Eventually, amid great fanfare, the starting gun was fired on the ballot and several million of us headed into the first bend quietly confident that a strategic application would result in a place on the crowded podium.

The first time I went through the list of events, I deliberately chose several of the less obvious (mountain biking, boxing, and, er, beach volleyball). And I deliberately chose the more expensive ticket bands.

Then I realised that if I got all of them, or even some of them, it would set me back several thousand pounds. Focus, focus… and a scaled down application for tickets at odd times, in odd venues, watching odd sports. It was bound to work.

The ballot closed and we were told that money – no idea how much or when – would mysteriously disappear from our accounts and then a few weeks later we’d discover what tickets we’d got. The whole process was shrouded in mystery but it would all be worthwhile when the tickets came through.

I’ve never checked my bank balance so often. I kept topping it up in case I got all the tickets I’d applied for. And almost immediately, nothing happened. A few days later, nothing happened again. Appeals went out from the media asking if anyone had had money taken from their account. Someone rang BBC Radio 5 Live to say their mate knew someone in Prestatyn whose brother-in-law was missing £500 from his bank account but it might have been a Nigerian scam.

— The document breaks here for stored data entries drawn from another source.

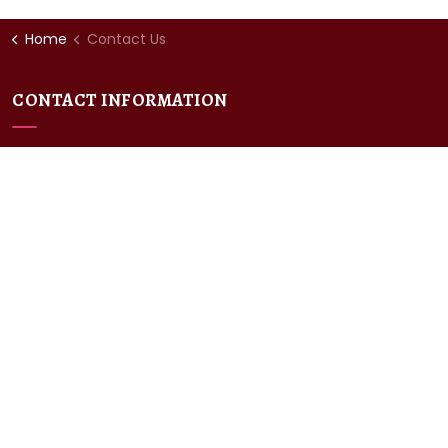
Home
Contact Us
CONTACT INFORMATION
Chaucer College
University Rd,
Canterbury,
CT2 7LJ
P: +44(0)1227 787800
E:
enquiries@chaucercollege.co.uk
POLICIES
GDPR Policy
Private Policy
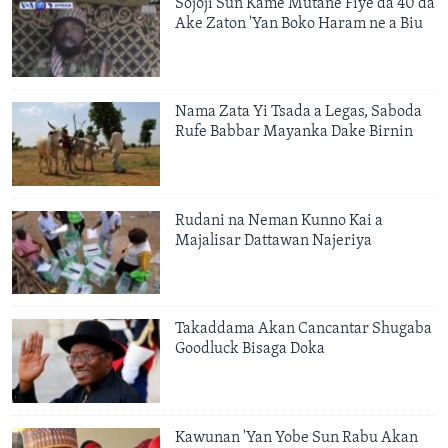
Sojoji Sun Kame Mutane Fiye da 40 da
Ake Zaton 'Yan Boko Haram ne a Biu
Nama Zata Yi Tsada a Legas, Saboda
Rufe Babbar Mayanka Dake Birnin
Rudani na Neman Kunno Kai a
Majalisar Dattawan Najeriya
Takaddama Akan Cancantar Shugaba
Goodluck Bisaga Doka
Kawunan 'Yan Yobe Sun Rabu Akan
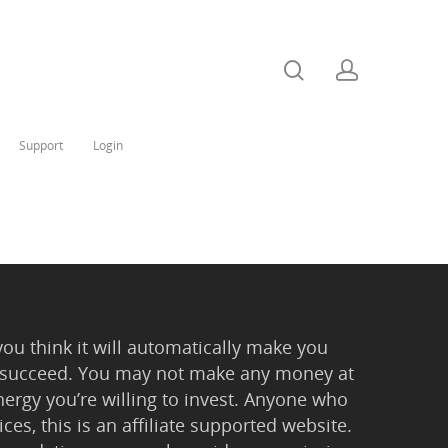
Support
Login
you think it will automatically make you
 to succeed. You may not make any money at
ergy you’re willing to invest. Anyone who
ces, this is an affiliate supported website.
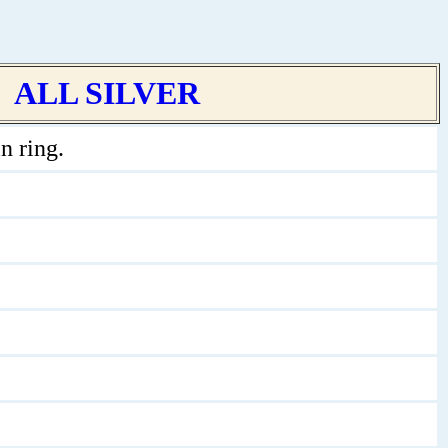
ALL SILVER
n ring.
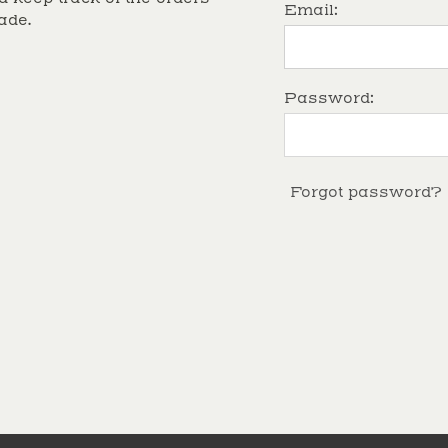
Email:
ade.
Password:
Forgot password?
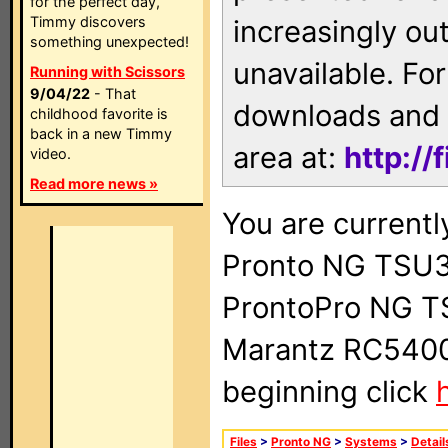
for the perfect day,
Timmy discovers
increasingly ou
something unexpected!
unavailable. For
Running with Scissors
9/04/22
- That
downloads and 
childhood favorite is
back in a new Timmy
area at:
http://
video.
Read more news »
You are currentl
Pronto NG TSU3
ProntoPro NG T
Marantz RC5400 
beginning click
Files
>
Pronto NG
>
Systems
>
Detail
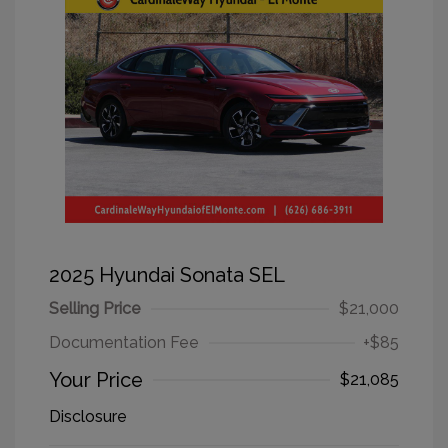
2025 Hyundai Sonata SEL
Selling Price
$21,000
Documentation Fee
+$85
Your Price
$21,085
Disclosure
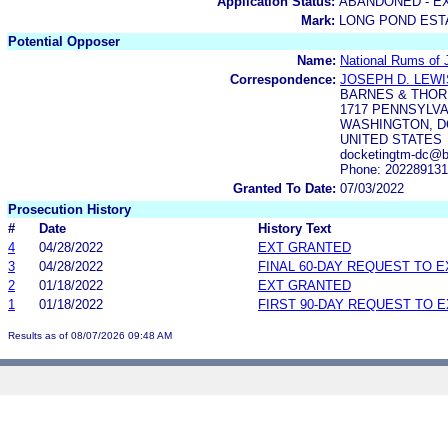
Application Status:
ABANDONED - E
Mark:
LONG POND EST
Potential Opposer
Name:
National Rums of 
Correspondence:
JOSEPH D. LEWI
BARNES & THOR
1717 PENNSYLVA
WASHINGTON, DC
UNITED STATES
docketingtm-dc@b
Phone: 20228913
Granted To Date:
07/03/2022
Prosecution History
#
Date
History Text
4
04/28/2022
EXT GRANTED
3
04/28/2022
FINAL 60-DAY REQUEST TO 
2
01/18/2022
EXT GRANTED
1
01/18/2022
FIRST 90-DAY REQUEST TO 
Results as of 08/07/2026 09:48 AM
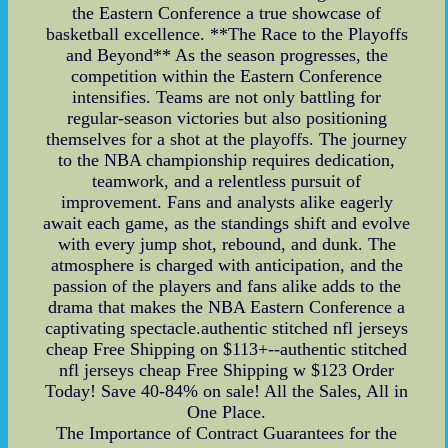
the Eastern Conference a true showcase of
basketball excellence. **The Race to the Playoffs
and Beyond** As the season progresses, the
competition within the Eastern Conference
intensifies. Teams are not only battling for
regular-season victories but also positioning
themselves for a shot at the playoffs. The journey
to the NBA championship requires dedication,
teamwork, and a relentless pursuit of
improvement. Fans and analysts alike eagerly
await each game, as the standings shift and evolve
with every jump shot, rebound, and dunk. The
atmosphere is charged with anticipation, and the
passion of the players and fans alike adds to the
drama that makes the NBA Eastern Conference a
captivating spectacle.authentic stitched nfl jerseys
cheap Free Shipping on $113+--authentic stitched
nfl jerseys cheap Free Shipping w $123 Order
Today! Save 40-84% on sale! All the Sales, All in
One Place.
The Importance of Contract Guarantees for the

It eventually emerged that 1.9 million people tried to get tickets – and 1.2 million failed. Never mind, said Lord Coe, there are still 1.7 million tickets available – for football matches.

Now I love football. In fact I have a season ticket for a Premier League club. But let’s be honest, when London won the Olympics, was my first thought “oh great, I can go to a footie match”?

Pub trivia experts will tell you the five Olympic rings represent the continents. They’re wrong.

The rings reflect the emotional journey of an Olympic ticket hopeful:

  • blue for the colourful language on discovering you have to have a Visa card to apply in the first place;
  • black for the colour your bank account stays as the allocated funds stay put;
  • red for anger as you realise you’ve got no tickets at all;
  • green for envy when your best mate gets a pair for the 1500 metres final and,
  • yellow for the jaundiced view of the entire process.

But wait! There’s going to be a first come, first served penalty shootout for all of us who fell at the first hurdle. A kind of reject repechage (that’s enough sporting mixed metaphors – Ed). All you have to do is get up at 5:45am and spend an hour or two hurling abuse at the “Sorry, your application cannot be processed at this time” message and – hey presto! You’ve spent £400 on tickets to the basketball and, er, beach volleyball.

It’s not the taking part that counts, it’s the winning.

Mike Talbot is the editor of Wales This Week.